Without that, burnout isn’t a personal failure, it’s a systemic inevitability.

When Agility becomes agitation

Many workplaces today pride themselves on being “agile”; always pivoting, always moving. But without true systems thinking capability, agility easily turns into agitation. Instead of responding intelligently to what’s happening, organisations start grinding, pushing, and reacting. People carry the cost, through exhaustion, disconnection, and burnout.

So instead of becoming more fluid and responsive, organisations become hyper-reactive. They confuse activity with progress, speed with strategy, and flexibility with chaos. When leaders can’t see the system as a living organism, with cycles, rhythms, and interdependencies, they unconsciously perpetuate stress throughout the whole structure.

Without true systems thinking capability, “agility” gets flattened into constant motion, change for change’s sake, rather than mindful adaptation. When we don’t understand the organisational system as a living system, we keep driving it past its own capacity. The solution isn’t to become more efficient; it’s to become more attuned.

Healing from burnout and chronic stress isn’t about bouncing back; it’s about coming home. It is remembering what it feels like to inhabit your own body again, to breathe, to rest, to notice. It is about understanding what a Yes and a No feels like in your body. It is feeling safe to be slow.

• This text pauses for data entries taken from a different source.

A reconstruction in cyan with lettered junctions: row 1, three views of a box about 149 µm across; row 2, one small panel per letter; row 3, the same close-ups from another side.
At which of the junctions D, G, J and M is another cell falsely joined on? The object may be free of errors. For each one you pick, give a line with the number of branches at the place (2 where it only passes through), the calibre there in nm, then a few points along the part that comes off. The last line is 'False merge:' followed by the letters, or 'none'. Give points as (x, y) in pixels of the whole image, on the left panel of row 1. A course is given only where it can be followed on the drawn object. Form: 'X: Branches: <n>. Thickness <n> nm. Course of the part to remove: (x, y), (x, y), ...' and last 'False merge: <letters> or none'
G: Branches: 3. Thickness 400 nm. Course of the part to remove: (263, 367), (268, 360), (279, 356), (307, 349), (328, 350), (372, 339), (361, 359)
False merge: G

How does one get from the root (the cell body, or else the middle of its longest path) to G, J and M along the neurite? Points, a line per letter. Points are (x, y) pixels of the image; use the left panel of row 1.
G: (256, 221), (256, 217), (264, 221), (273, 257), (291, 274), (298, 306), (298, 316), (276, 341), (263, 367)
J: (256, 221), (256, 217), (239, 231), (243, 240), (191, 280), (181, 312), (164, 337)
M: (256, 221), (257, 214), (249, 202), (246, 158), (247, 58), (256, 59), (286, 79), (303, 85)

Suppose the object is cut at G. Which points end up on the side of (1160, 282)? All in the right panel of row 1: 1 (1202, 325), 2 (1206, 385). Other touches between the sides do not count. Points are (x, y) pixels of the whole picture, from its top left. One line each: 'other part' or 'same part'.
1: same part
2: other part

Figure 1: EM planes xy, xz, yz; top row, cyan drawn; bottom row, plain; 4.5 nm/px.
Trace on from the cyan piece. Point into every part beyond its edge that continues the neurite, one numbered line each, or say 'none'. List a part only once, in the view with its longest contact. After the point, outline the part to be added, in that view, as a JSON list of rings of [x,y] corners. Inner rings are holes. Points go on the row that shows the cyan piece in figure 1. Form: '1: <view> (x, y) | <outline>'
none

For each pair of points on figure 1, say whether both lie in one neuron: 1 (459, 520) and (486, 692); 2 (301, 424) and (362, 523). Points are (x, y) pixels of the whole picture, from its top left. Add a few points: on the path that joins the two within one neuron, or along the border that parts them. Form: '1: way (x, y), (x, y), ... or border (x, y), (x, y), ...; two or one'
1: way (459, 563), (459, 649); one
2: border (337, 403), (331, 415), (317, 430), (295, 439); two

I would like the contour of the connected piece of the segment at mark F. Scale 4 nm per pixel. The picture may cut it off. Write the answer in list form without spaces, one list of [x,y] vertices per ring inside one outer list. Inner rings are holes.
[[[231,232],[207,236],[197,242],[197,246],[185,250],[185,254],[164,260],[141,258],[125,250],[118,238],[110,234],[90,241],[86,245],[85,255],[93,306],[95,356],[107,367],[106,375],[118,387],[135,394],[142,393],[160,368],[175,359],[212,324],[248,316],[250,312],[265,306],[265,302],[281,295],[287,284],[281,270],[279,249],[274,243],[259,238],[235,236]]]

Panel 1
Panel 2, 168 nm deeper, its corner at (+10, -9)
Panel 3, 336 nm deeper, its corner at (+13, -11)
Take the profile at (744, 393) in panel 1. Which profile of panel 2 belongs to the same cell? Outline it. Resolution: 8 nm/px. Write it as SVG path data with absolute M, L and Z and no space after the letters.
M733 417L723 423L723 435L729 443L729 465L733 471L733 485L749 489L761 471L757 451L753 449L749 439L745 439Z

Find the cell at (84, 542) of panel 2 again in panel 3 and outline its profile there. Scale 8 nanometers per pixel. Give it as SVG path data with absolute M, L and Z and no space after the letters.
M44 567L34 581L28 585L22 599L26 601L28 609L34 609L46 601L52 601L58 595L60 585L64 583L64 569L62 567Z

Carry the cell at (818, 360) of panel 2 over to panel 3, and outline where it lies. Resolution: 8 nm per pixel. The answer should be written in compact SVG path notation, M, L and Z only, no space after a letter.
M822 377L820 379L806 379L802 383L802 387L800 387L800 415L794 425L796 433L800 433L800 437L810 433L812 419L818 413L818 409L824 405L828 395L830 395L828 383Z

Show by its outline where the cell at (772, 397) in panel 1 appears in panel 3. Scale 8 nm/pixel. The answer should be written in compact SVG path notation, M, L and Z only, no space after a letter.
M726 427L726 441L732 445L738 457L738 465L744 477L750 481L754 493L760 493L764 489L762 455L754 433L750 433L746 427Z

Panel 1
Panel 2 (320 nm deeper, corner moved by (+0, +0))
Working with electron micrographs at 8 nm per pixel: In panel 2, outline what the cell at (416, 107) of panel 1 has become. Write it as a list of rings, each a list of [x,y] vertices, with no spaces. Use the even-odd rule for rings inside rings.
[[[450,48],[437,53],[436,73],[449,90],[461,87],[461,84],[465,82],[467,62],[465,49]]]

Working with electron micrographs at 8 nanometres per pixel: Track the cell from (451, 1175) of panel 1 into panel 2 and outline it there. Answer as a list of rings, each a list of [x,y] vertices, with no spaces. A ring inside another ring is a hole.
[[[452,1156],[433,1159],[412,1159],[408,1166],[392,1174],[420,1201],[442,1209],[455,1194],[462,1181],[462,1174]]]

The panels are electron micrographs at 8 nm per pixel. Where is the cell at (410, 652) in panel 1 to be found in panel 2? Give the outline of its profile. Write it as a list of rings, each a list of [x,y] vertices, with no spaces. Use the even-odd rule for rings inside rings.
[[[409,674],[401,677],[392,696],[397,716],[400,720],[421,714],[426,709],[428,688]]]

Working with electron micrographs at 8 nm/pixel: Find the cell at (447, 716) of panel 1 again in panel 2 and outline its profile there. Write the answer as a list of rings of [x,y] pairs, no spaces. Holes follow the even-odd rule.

True resilience begins when we stop pushing through and start listening, to ourselves, to each other, and to the quiet wisdom of our own biology.

If you are feeling overworked, overwhelmed or burned out, it is a reminder to take time out for yourself. Take a mini break. Notice your breath. Notice when your body tightens, braces, speeds up, or checks out. That’s your nervous system whispering that you’re at the edge of your window of tolerance.

For leaders and organisations, it’s time to redefine resilience, not as pushing through, but as coming back home to ourselves. Back to stabilisation. Back to rhythm. Back to the wisdom of the body, individual and collective.

Because when the system learns to breathe again, everyone within it can too.